**Required work:**
Please swap "Drop" for "Upload" in everything from the line containing "than you paid" down to the line containing "Supported format: PDF" in the material below, changing nothing else. Return only those lines, and leave the pictures out.

**Available data:**
↓

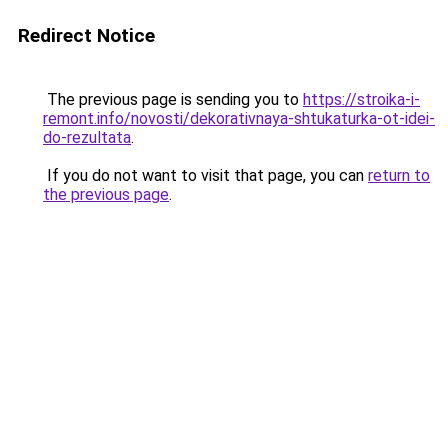
Redirect Notice
The previous page is sending you to
https://stroika-i-
remont.info/novosti/dekorativnaya-shtukaturka-ot-idei-
do-rezultata
.
If you do not want to visit that page, you can
return to
the previous page
.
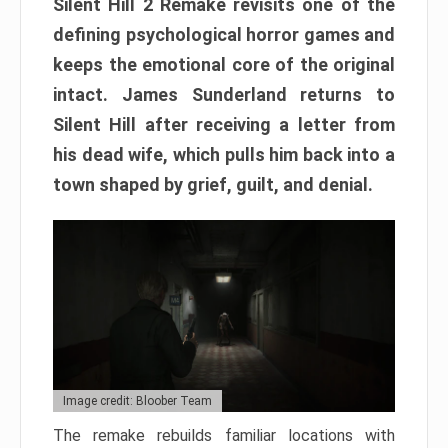
Silent Hill 2 Remake revisits one of the
defining psychological horror games and
keeps the emotional core of the original
intact. James Sunderland returns to
Silent Hill after receiving a letter from
his dead wife, which pulls him back into a
town shaped by grief, guilt, and denial.
Image credit: Bloober Team
The remake rebuilds familiar locations with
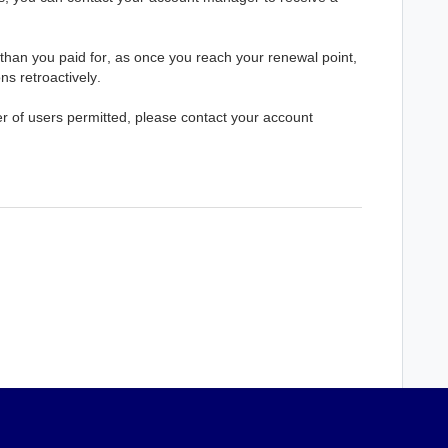
than you paid for, as once you reach your renewal point, 
ons retroactively.
 of users permitted, please contact your account 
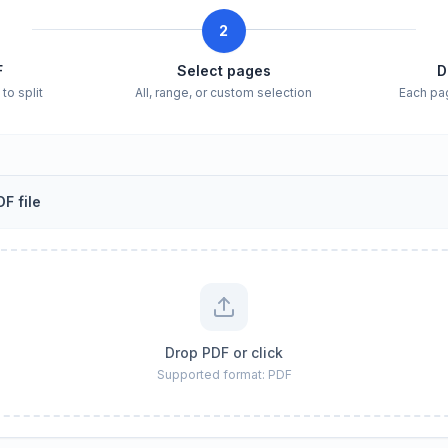
2
F
Select pages
D
to split
All, range, or custom selection
Each pa
F file
Drop PDF or click
Supported format: PDF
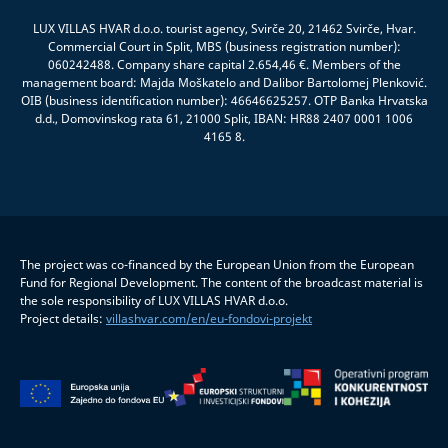
LUX VILLAS HVAR d.o.o. tourist agency, Svirče 20, 21462 Svirče, Hvar.
Commercial Court in Split, MBS (business registration number):
060242488. Company share capital 2.654,46 €. Members of the
management board: Majda Moškatelo and Dalibor Bartolomej Plenković.
OIB (business identification number): 46646625257. OTP Banka Hrvatska
d.d., Domovinskog rata 61, 21000 Split, IBAN: HR88 2407 0001 1006
4165 8.
The project was co-financed by the European Union from the European
Fund for Regional Development. The content of the broadcast material is
the sole responsibility of LUX VILLAS HVAR d.o.o.
Project details:
villashvar.com/en/eu-fondovi-projekt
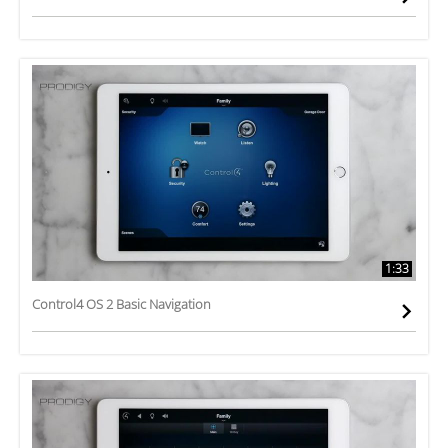
1:33
Control4 OS 2 Basic Navigation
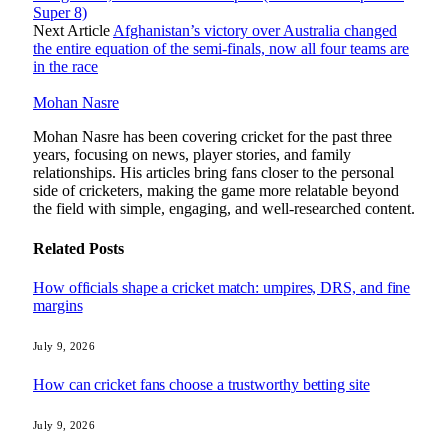
Super 8)
Next Article
Afghanistan’s victory over Australia changed
the entire equation of the semi-finals, now all four teams are
in the race
Mohan Nasre
Mohan Nasre has been covering cricket for the past three
years, focusing on news, player stories, and family
relationships. His articles bring fans closer to the personal
side of cricketers, making the game more relatable beyond
the field with simple, engaging, and well-researched content.
Related
Posts
How officials shape a cricket match: umpires, DRS, and fine
margins
July 9, 2026
How can cricket fans choose a trustworthy betting site
July 9, 2026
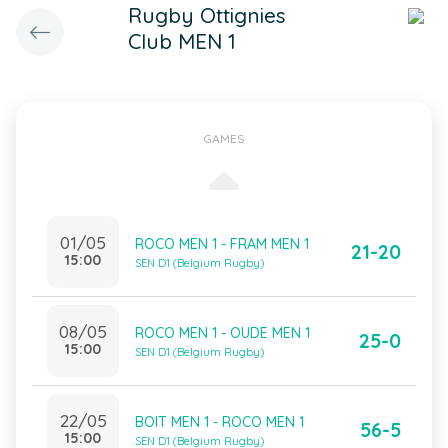
Rugby Ottignies
Club MEN 1
GAMES
01/05
ROCO MEN 1 - FRAM MEN 1
21-20
15:00
SEN D1 (Belgium Rugby)
08/05
ROCO MEN 1 - OUDE MEN 1
25-0
15:00
SEN D1 (Belgium Rugby)
22/05
BOIT MEN 1 - ROCO MEN 1
56-5
15:00
SEN D1 (Belgium Rugby)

↑

**Task result:**
than you paid for, as once you reach your renewal point, 
ons retroactively.
 of users permitted, please contact your account 
2
F
Select pages
D
to split
All, range, or custom selection
Each pa
F file
Upload PDF or click
Supported format: PDF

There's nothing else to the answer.